The process of implementing a data analytics solution into an organization can be time-consuming and costly. Once an analytics platform is in place, employees must learn to use the technology. However, it seems the largest stumbling block in the data integration process is not so easily defined.
A surprising development arose from the 2019 Big Data and AI Executive Survey conducted by NewVantage Partners. While many organizations are increasing their investments in analytics, there are many stumbling blocks. And the biggest challenge to analytics success: people.
The NewVantage survey did have some good news in terms of analytics investments:
- 92% of respondents said they are increasing their investments in big data and AI
- 62% have seen measurable results from their investments
- 48% say their company “competes” on data and analytics
When it comes to challenges, unsurprisingly, the survey found that 77% of respondents considered data integration to be a challenge. The reasons behind this challenge were what rose eyebrows; 93% of those surveyed found people and process to be at the heart of their integration challenges.
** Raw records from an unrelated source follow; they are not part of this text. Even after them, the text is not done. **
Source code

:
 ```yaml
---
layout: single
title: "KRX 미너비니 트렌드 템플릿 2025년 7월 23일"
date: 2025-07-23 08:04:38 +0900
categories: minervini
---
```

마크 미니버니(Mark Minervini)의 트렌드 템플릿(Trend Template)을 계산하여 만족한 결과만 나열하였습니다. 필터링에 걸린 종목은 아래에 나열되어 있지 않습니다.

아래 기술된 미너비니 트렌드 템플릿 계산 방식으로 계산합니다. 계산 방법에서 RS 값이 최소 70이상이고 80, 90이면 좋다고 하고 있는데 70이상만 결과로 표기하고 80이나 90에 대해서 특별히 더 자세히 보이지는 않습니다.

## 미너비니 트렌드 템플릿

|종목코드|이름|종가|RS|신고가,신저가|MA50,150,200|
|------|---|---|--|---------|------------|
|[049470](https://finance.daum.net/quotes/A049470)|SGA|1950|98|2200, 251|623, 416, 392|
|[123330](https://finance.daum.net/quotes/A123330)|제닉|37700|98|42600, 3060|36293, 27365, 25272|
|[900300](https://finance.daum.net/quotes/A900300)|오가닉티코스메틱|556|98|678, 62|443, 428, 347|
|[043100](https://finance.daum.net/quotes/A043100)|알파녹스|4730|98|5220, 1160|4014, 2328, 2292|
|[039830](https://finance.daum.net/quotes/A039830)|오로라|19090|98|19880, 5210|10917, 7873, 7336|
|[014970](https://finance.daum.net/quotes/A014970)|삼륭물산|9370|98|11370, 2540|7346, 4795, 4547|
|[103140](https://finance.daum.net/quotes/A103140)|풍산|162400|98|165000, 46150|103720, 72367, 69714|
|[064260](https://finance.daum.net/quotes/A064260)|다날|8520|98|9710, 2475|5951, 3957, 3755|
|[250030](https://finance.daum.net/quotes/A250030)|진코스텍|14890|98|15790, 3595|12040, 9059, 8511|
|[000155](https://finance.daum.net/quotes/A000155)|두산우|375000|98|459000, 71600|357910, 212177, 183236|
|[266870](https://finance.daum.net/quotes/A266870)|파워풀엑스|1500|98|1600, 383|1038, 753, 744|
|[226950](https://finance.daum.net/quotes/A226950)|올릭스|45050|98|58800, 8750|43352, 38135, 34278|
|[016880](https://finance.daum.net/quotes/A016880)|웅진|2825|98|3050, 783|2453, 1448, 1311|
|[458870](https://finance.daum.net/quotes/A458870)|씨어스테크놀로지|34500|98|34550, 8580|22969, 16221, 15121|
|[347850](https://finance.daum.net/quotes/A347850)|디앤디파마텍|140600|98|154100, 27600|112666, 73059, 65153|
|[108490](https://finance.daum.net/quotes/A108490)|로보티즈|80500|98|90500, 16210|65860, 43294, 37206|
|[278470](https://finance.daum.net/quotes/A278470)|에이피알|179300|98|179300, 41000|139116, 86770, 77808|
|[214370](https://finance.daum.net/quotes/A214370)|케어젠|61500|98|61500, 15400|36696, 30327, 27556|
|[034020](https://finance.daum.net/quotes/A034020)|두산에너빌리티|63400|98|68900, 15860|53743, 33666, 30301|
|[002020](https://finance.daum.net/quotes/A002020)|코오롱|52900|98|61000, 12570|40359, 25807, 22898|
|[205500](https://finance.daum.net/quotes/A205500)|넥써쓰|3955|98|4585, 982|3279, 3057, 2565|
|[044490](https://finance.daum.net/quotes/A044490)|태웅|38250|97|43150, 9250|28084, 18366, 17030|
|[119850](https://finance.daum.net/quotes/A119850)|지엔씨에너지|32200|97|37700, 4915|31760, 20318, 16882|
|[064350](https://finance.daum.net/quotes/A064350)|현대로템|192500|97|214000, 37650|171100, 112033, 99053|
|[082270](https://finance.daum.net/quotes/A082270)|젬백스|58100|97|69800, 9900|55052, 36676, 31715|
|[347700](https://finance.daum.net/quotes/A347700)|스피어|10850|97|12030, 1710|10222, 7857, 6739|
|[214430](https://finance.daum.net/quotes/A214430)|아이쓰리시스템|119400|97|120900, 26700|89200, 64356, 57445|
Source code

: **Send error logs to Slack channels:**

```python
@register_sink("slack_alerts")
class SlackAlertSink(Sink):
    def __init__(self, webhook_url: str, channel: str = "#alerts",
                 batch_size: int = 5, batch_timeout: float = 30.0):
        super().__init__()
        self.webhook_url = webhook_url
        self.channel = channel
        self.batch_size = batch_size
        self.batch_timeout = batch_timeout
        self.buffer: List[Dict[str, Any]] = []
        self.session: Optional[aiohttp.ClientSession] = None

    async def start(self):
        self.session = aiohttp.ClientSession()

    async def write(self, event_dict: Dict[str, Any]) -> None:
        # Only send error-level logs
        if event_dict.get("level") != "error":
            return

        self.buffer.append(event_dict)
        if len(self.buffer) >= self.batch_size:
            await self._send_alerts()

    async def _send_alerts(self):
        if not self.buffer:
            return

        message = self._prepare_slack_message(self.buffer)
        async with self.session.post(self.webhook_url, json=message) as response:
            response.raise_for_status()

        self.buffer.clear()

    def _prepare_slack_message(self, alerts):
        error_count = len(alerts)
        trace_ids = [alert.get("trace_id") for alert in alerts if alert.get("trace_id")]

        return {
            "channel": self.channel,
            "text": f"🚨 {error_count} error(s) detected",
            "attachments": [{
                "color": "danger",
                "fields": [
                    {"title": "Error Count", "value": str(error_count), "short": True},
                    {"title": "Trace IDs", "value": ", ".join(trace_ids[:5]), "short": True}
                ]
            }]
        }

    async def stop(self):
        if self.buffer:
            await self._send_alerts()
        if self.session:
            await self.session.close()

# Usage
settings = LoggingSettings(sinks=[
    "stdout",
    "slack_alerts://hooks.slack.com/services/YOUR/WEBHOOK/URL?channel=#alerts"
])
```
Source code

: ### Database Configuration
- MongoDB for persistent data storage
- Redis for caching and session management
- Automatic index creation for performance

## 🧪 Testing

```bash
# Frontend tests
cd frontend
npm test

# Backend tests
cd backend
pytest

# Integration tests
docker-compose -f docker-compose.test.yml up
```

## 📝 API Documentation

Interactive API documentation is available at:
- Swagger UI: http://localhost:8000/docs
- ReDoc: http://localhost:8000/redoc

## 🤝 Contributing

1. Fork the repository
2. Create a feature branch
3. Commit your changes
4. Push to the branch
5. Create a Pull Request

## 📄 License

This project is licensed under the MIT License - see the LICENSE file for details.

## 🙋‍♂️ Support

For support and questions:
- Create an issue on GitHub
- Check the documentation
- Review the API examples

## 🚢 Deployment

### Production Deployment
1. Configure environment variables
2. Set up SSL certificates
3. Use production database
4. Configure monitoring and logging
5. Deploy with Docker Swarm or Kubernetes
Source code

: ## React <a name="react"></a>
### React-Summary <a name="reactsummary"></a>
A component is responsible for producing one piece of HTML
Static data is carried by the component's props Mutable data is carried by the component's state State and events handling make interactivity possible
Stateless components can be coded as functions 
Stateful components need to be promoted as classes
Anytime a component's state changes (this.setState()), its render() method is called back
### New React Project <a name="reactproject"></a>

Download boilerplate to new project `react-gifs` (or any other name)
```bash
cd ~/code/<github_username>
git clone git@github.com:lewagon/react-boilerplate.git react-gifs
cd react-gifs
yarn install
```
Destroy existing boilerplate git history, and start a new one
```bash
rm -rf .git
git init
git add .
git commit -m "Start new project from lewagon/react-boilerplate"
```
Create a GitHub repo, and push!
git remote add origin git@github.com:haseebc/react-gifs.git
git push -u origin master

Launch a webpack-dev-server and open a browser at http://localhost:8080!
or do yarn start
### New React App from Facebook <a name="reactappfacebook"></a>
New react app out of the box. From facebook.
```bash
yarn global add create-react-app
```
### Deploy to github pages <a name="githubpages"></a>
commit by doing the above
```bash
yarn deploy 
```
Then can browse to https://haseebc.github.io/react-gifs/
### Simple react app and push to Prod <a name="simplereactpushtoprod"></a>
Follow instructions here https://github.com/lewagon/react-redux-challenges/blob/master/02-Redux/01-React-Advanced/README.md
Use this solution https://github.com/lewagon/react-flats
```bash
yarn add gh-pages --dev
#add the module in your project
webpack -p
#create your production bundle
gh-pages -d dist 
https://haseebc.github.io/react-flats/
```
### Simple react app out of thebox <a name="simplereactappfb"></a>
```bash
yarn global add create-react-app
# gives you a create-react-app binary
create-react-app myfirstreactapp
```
What are the implications of this? With AI and big data moving forward at warp speed, it looks like today’s workforce has been left in the dust unable to completely harness the informational power at their fingertips.
Why is it happening?
The main culprits in these findings are deeply baked into the business process and hard to change. Of those surveyed, “40.3% identify lack of organization alignment and 24% cite cultural resistance as the leading factors contributing to this lack of business adoption.” These two factors are closely linked to each other. It is very hard to relive the lives of employees who grew up doing things in different ways.
This dynamic becomes more pronounced as one looks higher up the organizational totem pole where employees have experienced a high amount of personal success. If intuition and experience have gotten me this far, why change now? Cultural resistance then necessitates organizational realignment if there is any hope of shifting to data-driven decision-making.
Integrating data into an organization requires the overthrow of the standard decision-making process. This means C-suite executives will have to take greater stock in the opinions of others who may be more data-savvy. Speaking with Forbes, the head of leadership development and training for a large Asian trading company said that, “Although we are making some progress, we still make a lot of decisions based on the HIPPO [highest-paid person’s opinion] in the room.” The high impact and clear perspective that data analytics provides hinges on the interplay between HIPPOs and data analysts. Luckily, there are researchers addressing this problem.
How does this change end?
A recent study that came out of the 2018 Global Engineering Education Conference found that data analytics skills were the most important factor in realizing value from big data; however, these skills were also the hardest to acquire. To excel in analytics, an employee must employ a combination of hard and soft skills.
At the most basic level, the ideal data analyst must be proficient in statistics and most likely coding. On top of this, he or she must be able to turn outliers or trends into practical business suggestions. Finally, the analyst must properly communicate information in such a way that stirs action in the executive team within the organization. This final piece is particularly difficult in light of the power of HIPPOs in companies around the world.